The only reason business say the "cost of living" in country X matters regarding to how much to pay a worker is because they can get away with it. I don't see why an American working at X is worth more than a Chinese or a Portuguese working at X. Especially with all the talk of a globalised economy.

It seems the main idea businesses take from a globalized economy is to take advantage of it NOT being globalised enough, ie. to play national economies and cheaper labour against each other.

I'd like to see a real "global economy", where everyone is paid the same.


What I meant by "comfortable Westerner" is that what you may consider insulting, they in China might be fine with. And it is presumptuous to think that they are being exploited (and ungrateful for their jobs) just because Western standards are to have supersize and excess in everything like gas guzzling Hummers, McMansions, air conditioning in every room, etc.

And someone from a developed country always has better options, so it is easy to say "they should not be taking that job" from up high. But when your main concern is your family, your child's education, and putting food on the table, any option is a good option. More so when you aren't concerned with luxury... because you can be more efficient and actually work for less when you don't waste money on extraneous living expenses.

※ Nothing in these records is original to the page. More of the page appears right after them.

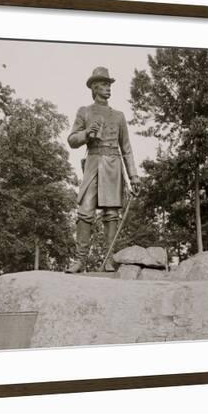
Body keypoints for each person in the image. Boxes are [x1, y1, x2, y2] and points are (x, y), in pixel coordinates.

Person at [65, 66, 140, 273]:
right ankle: (80, 260)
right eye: (104, 85)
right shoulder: (85, 111)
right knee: (84, 212)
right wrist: (87, 134)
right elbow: (72, 140)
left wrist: (133, 176)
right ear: (95, 88)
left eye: (109, 85)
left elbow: (126, 148)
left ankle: (108, 259)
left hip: (113, 166)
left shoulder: (118, 115)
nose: (108, 89)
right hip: (93, 163)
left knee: (111, 214)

Plus, if you truly believe in a "global economy" where everyone is paid the same, the only way to move towards that is to enable free trade and allow cheap labor to be used. Holding back on an area because the wages are "too low" in fact drives wages there even lower, so that other exploitative people will be able to exploit this imbalance.

So avoiding cheap labor doesn't make sense and causes exploitative wage reduction by artificially withholding demand, and paying more than market price doesn't make business sense. For example if I have three photographers. One charges $100/hr, the other $200/hr, and the third $300/hr. If I hire the first photographer I don't just decide to pay him $300 simply because the highest quote I received was $300. Not to mention paying market price is perfectly conducive with evening out the wages in a "global economy."


Imagine that I have some discrete, solo work that needs doing, and that it can be done anywhere in the world. (This is a best case for global work.)

Now, imagine that I can get that done for X by someone right next to me, where the transport costs will be low/zero, the transport latency will be low/zero, and I can be reasonably assured that the secondary effects of that spending will be local (when that artist spends the money on things they want to buy).

In a scenario like that, why should I pay X to someone far away, with a possible language barrier, time zone issues, certainly transport costs and latency and concerns over how much more effort it may take to do whatever training, quality control and feedback mechanisms are needed?

If it's X here and X there, I choose "here". Always. It's not racism or xenophobia; it's just the practical reality.

Businesses exist to arbitrage and combine raw materials (including labor) into finished goods and sell them at a profit. That's true whether you're a kid's lemonade stand, Starbucks, Apple or Google.

There's nothing wrong with a supplier setting whatever price they want. If I set the price of my labor too high, no one will buy it, just as if I set the price of a ton of coffee beans too high.

My belief, while there is undoubtedly some amount of exploitation in the world, is that people who are willingly selling their labor are better off, not worse off, by having extra options of where to sell that labor. If we run an employer out of a market, laborers are not better off for having that option removed.